Imagine the following scenario: Someone you know and like, perhaps a Facebook friend, asks you to sign a petition to ban the rhino horn trade in South Africa. Your friend tells you that South Africa is one of the few countries that permits the sale of rhino horn and that if you do not act on this issue you are being silent in the face of evil, and complicit in the deaths of thousands of rhinos. You care about animals and the environment, so this seems like a no-brainer. It is obviously the right thing to do, and you sign.
But was it the right thing to do?
In 2009, responding to immense international pressure, including such petitions, South Africa enacted a complete ban on the taking and sale of rhino horn. Before the ban, farmers harvested the horns of rhinos on their properties, tranquilizing the animals. This caused no harm or pain to the animal, and allowed the horn to grow back. Since the sale of horns was a major source of income in a poor country, farmers protected their rhinos and increased herd sizes through careful management, feeding and breeding programs.

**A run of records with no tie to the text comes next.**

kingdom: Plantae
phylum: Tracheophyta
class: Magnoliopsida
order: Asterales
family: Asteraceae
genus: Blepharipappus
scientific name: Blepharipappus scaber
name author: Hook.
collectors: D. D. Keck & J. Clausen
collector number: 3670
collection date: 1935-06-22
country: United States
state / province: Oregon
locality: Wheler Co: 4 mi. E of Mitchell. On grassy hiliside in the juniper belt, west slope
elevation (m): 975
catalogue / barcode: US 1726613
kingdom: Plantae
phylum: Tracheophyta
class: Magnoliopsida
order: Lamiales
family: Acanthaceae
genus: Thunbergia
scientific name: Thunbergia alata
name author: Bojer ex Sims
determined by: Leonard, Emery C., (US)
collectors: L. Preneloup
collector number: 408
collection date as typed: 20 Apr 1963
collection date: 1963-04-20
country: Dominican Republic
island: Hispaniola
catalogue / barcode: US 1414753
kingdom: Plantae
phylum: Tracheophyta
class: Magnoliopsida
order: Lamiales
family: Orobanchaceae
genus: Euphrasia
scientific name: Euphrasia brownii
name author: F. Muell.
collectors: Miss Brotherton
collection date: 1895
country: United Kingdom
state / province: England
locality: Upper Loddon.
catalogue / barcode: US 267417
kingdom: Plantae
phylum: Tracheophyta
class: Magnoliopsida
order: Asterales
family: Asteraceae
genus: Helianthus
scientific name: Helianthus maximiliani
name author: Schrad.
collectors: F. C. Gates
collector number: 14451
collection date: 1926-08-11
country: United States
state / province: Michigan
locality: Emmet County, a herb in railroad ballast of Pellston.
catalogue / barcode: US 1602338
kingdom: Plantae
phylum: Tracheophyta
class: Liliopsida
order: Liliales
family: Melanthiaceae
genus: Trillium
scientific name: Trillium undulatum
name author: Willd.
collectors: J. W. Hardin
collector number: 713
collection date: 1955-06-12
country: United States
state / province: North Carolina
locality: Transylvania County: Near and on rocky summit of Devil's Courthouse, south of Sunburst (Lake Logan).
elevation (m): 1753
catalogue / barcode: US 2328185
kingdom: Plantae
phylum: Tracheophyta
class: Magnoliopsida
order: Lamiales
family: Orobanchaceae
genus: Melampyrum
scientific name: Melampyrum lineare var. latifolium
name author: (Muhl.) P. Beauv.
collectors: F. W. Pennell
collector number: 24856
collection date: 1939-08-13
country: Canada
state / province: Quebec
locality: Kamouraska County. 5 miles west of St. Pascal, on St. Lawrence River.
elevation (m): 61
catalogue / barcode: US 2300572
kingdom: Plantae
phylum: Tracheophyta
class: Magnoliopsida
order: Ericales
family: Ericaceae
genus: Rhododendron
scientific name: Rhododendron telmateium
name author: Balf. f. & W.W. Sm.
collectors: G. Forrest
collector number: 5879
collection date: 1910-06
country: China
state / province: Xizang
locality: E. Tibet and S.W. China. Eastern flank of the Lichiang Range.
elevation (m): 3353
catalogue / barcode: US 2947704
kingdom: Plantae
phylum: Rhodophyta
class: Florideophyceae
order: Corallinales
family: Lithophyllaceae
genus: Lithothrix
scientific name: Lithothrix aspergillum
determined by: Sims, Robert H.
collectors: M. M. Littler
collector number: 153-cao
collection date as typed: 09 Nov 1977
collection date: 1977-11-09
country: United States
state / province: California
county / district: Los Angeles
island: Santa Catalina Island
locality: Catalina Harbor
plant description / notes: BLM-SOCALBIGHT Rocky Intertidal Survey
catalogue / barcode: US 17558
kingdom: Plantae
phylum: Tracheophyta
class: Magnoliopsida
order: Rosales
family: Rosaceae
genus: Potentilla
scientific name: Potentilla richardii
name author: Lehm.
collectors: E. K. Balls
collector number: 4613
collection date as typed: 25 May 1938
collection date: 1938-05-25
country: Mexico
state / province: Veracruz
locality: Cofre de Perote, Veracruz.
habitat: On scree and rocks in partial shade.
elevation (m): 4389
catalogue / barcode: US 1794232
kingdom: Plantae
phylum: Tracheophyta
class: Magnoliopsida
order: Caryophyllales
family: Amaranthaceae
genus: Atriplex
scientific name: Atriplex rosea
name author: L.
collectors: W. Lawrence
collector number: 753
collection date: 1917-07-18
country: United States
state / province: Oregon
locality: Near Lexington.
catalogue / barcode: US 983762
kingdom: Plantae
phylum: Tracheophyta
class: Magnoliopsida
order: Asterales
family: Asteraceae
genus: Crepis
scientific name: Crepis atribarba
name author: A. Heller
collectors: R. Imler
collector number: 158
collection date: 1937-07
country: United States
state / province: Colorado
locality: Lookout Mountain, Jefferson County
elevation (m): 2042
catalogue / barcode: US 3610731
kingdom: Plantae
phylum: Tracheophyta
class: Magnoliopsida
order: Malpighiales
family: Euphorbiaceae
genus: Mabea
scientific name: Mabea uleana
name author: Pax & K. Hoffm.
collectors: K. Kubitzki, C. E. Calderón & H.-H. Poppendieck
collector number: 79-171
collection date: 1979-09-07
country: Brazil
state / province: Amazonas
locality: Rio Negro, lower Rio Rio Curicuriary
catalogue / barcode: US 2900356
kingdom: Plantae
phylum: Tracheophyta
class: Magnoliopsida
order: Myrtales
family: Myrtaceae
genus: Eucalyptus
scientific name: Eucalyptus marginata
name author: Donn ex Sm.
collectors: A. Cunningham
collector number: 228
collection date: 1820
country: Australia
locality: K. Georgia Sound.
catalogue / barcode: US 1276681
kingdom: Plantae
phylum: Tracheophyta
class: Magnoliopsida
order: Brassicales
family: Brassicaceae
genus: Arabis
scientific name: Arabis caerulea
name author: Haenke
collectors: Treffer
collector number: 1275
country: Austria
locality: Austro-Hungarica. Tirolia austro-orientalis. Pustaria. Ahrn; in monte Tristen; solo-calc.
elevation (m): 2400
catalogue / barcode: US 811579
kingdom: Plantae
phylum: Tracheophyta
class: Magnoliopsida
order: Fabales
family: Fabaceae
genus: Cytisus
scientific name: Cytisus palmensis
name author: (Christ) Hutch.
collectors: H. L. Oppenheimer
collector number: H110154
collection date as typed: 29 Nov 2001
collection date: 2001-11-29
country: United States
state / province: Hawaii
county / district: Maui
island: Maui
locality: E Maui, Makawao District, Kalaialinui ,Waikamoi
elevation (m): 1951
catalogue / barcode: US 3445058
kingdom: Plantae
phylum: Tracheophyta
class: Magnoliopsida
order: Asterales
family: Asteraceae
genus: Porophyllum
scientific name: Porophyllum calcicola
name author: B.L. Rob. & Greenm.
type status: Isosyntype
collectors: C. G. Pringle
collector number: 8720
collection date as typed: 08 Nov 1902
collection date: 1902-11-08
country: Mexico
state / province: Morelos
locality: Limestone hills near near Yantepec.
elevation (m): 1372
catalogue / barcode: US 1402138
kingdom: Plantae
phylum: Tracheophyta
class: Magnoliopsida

After the ban, the fall in supply caused horn prices to skyrocket. This encouraged poachers, who until then had had no reason to target rhinos. Rhino deaths from poaching rose rapidly after 2009, growing from a few dozen per year before the ban to consistently over one thousand per year by 2013. In the twenty years before the horn prohibition, the white rhino population in South Africa had quadrupled. In the eight years after the prohibition, the population had fallen by 15%. Poaching was a major contributor, but so was the fact that farmers no longer had a reason to protect and breed them.
Eventually, reality and common sense prevailed. South Africa lifted the ban in 2017, prompting further outcry from environmentalists. Just two years later rhino deaths from poaching had fallen by nearly fifty percent, and the rhino population had begun to recover.
Activism is great. We should all be working to make the world a better place. But activism which is not based on accurate information and careful thought is likely to do more harm than good.